=== EXTRACTO DE LA FUENTE ===

12 de febrero de 2011

El último vuelo

Antoine de Saint-Exupéry cuenta, en un pequeño libro, admirable e intenso, las proezas de aquellos impertérritos pilotos que cruzaban la noche oscura de la pampa en unos aviones de una fragilidad inverosímil en los años veinte del siglo pasado, estimulados en su valor y arrojo por un sentido imperturbable del deber, azuzado a su vez por la figura severa de Rivière, el jefe, que hace evidente con su liderazgo y autoridad, como dice André Gide, una verdad paradójica de una importancia psicológica considerable: el hombre no encuentra la felicidad en la libertad, sino en la aceptación de un deber.

El lector de Vuelo nocturno tiene acceso a una de las imágenes más puras de la soledad, la de un piloto en su cabina, acompañado apenas por el rugido del motor de su avión que cruza la noche, atento a la voz del radio que como un faro le abre camino entre las nubes. Saint-Exupéry sabía bien de lo que escribía, piloto él mismo, conoció la sensación sin límite de libertad y las tribulaciones de la vida de los pilotos, sin excluir los contratiempos, las averías y un accidente que bien pudo ser mortal.

Pero el valor no intimida al destino y la desaparición del piloto Fabien en Vuelo nocturno sería al fin una crónica literaria por adelantado de la propia desaparición de Saint-Exupéry, no exenta de heroísmo y una dosis literaria de romanticismo y aventura, en un vuelo de reconocimiento de Córcega a Francia durante la segunda Guerra Mundial, al parecer abatido por un Focke-Wulfe alemán.

Nunca más se supo de él. Durante años se escribieron y publicaron testimonios, biografías y versiones sobre su misterioso fin. Luego, las crónicas de los periódicos, tras más de medio siglo de un silencio fértil a la especulación y la leyenda, dijeron que habían encontrado en la bahía de Marsella restos de su avión y aun objetos personales.

Es posible que así sea, pero ahora que he vuelto a esas páginas, pienso que me gustaría que esas noticias fueran falsas, quiero creer que Saint-Exupéry no cayó al Mediterráneo, sino que aquella mañana del 31 de julio de mil novecientos cuarenta y cuatro emprendió su último vuelo, tal como lo saben todos los niños y los hombres que son niños cuando leen El Principito, al asteroide B-612 en un viaje sin retorno.

=== EXTRACTOS DE DATOS ===

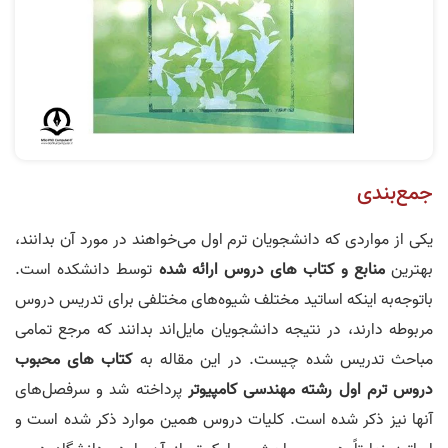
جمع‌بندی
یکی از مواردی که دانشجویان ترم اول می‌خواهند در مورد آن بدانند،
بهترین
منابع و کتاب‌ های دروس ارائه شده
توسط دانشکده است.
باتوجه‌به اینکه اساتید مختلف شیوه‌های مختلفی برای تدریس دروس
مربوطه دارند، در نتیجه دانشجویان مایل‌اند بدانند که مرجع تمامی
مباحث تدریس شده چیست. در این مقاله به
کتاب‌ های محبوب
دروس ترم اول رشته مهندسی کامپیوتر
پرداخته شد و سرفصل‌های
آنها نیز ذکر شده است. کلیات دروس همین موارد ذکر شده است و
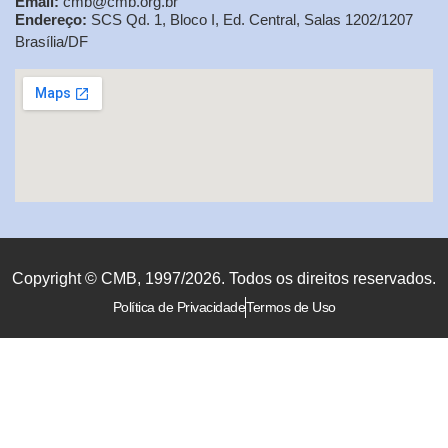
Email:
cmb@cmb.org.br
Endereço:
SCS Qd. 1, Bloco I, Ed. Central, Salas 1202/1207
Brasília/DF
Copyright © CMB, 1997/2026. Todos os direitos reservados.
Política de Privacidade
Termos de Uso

===
=== EXTRACTOS DE DATOS ===

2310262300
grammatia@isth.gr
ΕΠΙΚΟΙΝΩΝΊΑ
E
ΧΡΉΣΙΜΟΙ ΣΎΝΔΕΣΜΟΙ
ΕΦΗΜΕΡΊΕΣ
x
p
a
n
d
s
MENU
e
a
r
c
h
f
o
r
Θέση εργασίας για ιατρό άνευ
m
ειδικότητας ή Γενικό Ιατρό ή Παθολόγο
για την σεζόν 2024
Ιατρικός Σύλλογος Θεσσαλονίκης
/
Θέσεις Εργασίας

===

ACTIVIDAD A: Según el artículo sobre Saint-Exupéry, ¿qué dijeron las crónicas de los periódicos que se había encontrado en la bahía de Marsella?
ACTIVIDAD B: Transcribe del artículo sobre Saint-Exupéry el fragmento que comienza con las palabras "Pero el valor" y concluye con "aun objetos personales.".

RESPUESTA ESCRITA A: Restos de su avión y aun objetos personales.

RESPUESTA ESCRITA B:
Pero el valor no intimida al destino y la desaparición del piloto Fabien en Vuelo nocturno sería al fin una crónica literaria por adelantado de la propia desaparición de Saint-Exupéry, no exenta de heroísmo y una dosis literaria de romanticismo y aventura, en un vuelo de reconocimiento de Córcega a Francia durante la segunda Guerra Mundial, al parecer abatido por un Focke-Wulfe alemán.

Nunca más se supo de él. Durante años se escribieron y publicaron testimonios, biografías y versiones sobre su misterioso fin. Luego, las crónicas de los periódicos, tras más de medio siglo de un silencio fértil a la especulación y la leyenda, dijeron que habían encontrado en la bahía de Marsella restos de su avión y aun objetos personales.